On May 5, Governor Doug Ducey signed House Bill 2810, which rewrote large portions of Arizona’s civil forfeiture laws. This new bill will make it more difficult for the government to keep seized property without a criminal conviction.
Ducey signed the bill five days after it reached his desk. The bill had wide bipartisan support having passed through Arizona Legislation almost unanimously.
In Ducey’s letter to Arizona Secretary of State Katie Hobbs, he wrote he signed the bill to protect individuals while maintaining laws that protect the state.
“H.B. 2810 provides this balance. And it ensures that law enforcement has the ability to seize property pending forfeiture or if the property is evidence of a crime,” Ducey said. “It ensures that property being taken is truly connected to criminal activity while innocent persons have the ability to get their property back.”
While the bill was well-received among members of the legislation, Maricopa County Attorney Allister Adel wrote to Ducey previous to his signing asking him to veto the bill.
Adel feared the new bill would make Arizona susceptible to drug cartels and human trafficking.

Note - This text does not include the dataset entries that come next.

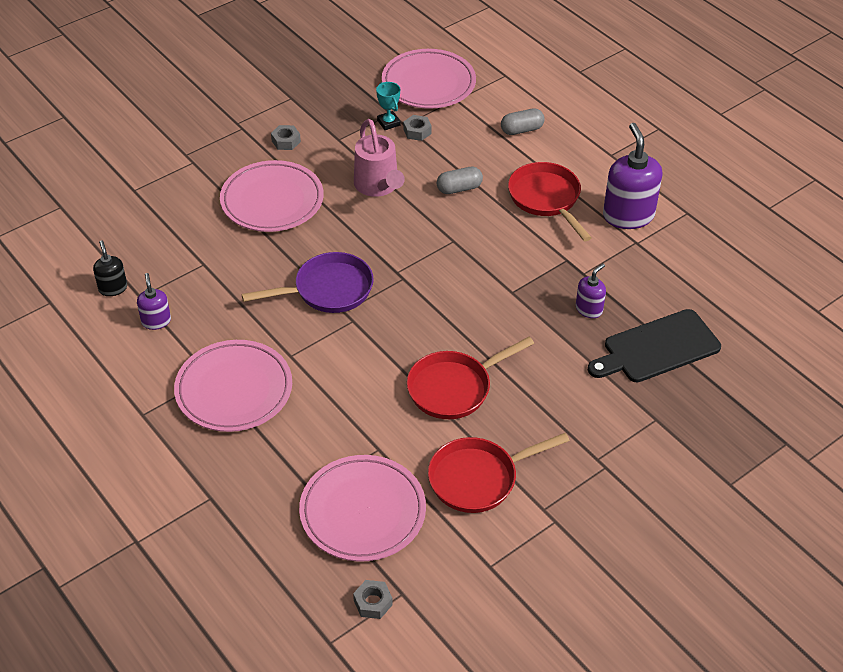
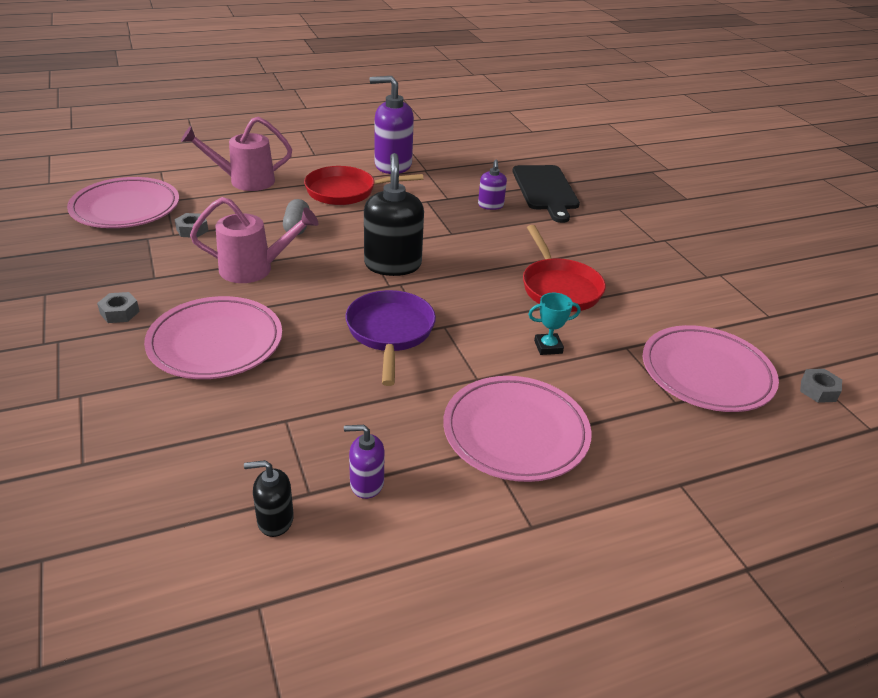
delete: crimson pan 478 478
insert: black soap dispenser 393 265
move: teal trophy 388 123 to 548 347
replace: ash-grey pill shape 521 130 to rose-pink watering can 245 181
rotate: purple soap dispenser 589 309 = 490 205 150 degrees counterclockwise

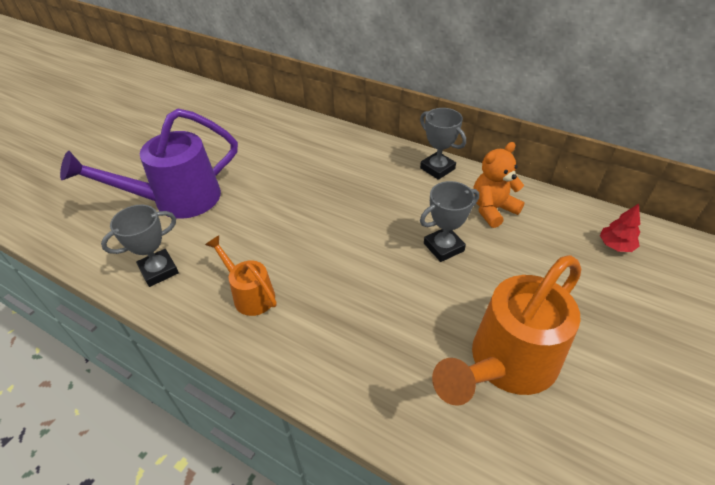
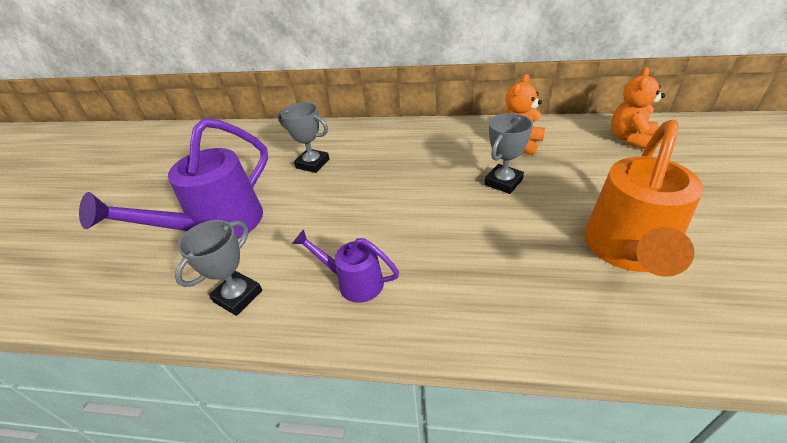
move: ash-grey trophy 437 168 to 312 164
replace: crimson fir tree 615 245 to bright orange teddy 630 139
recolor: bright orange watering can 250 294 to purple watering can 354 282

She felt the bill misunderstood the purpose of civil asset forfeiture which is meant to really help officers “efficiently interrupt the money supply of criminal enterprises and quickly recover property for victims of crime.”

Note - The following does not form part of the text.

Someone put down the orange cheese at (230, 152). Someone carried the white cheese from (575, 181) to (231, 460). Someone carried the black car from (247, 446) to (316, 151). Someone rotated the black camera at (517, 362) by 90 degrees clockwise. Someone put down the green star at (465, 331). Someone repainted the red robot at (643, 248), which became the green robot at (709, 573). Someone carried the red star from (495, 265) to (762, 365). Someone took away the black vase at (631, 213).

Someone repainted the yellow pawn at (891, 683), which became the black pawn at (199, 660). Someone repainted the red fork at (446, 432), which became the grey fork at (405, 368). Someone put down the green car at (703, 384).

However, Adel told the Arizona Republic she acknowledged the passage of the bill but would consider working with the Legislature to draft work to fix up the law.
The bill’s main sponsor, Rep. Travis Grantham, R-Gilbert, hoped the bill would help prevent law enforcement from seizing assets with the only suspicion of criminal activity.
The bill will also bar officers from pressuring people into signing waiver forms. These documents, once signed, state the property in question doesn’t belong to the signee. Officers would use these forms as a threat; if someone refused to sign, they would be locked up.
A variety of advocates from different political alignments were pleased with the passage of HB 2810. The Goldwater Institute, a conservative and libertarian public policy think tank, and the Justice Action Network, a bipartisan advocacy group, both wrote public messages following the passage of the bill.
This bill followed the story of Jerry Johnson. Johnson flew to Phoenix from North Carolina to purchase a truck for his shipping company. He had been carrying a large amount of cash to buy the truck at an auction, and said, “a Phoenix police officer threatened to arrest him after arriving at Phoenix Sky Harbor International Airport if he didn’t sign a waiver form.”